Your goal: Retype the text of every item below word for word, leaving the pictures out of your answer.

Data to examine:
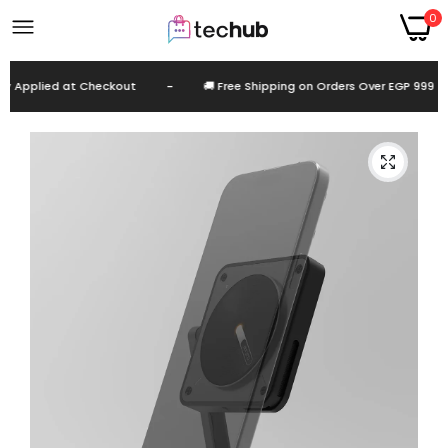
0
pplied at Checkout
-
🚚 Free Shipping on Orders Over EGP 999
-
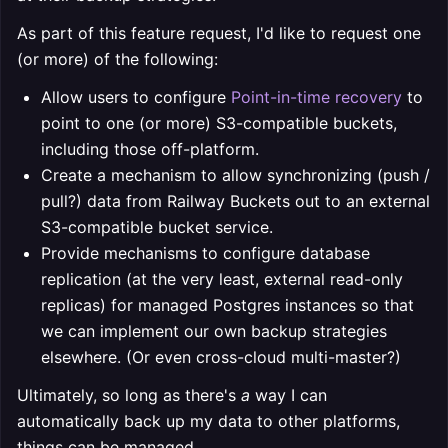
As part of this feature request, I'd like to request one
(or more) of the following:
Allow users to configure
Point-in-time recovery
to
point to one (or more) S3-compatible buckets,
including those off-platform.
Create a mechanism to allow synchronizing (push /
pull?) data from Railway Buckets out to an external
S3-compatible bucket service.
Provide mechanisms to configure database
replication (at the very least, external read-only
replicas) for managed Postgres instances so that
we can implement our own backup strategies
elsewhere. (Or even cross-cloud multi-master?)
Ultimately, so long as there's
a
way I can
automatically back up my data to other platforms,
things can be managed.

Response:
0
pplied at Checkout
-
🚚 Free Shipping on Orders Over EGP 999
-
As part of this feature request, I'd like to request one
(or more) of the following:
Allow users to configure
Point-in-time recovery
to
point to one (or more) S3-compatible buckets,
including those off-platform.
Create a mechanism to allow synchronizing (push /
pull?) data from Railway Buckets out to an external
S3-compatible bucket service.
Provide mechanisms to configure database
replication (at the very least, external read-only
replicas) for managed Postgres instances so that
we can implement our own backup strategies
elsewhere. (Or even cross-cloud multi-master?)
Ultimately, so long as there's
a
way I can
automatically back up my data to other platforms,
things can be managed.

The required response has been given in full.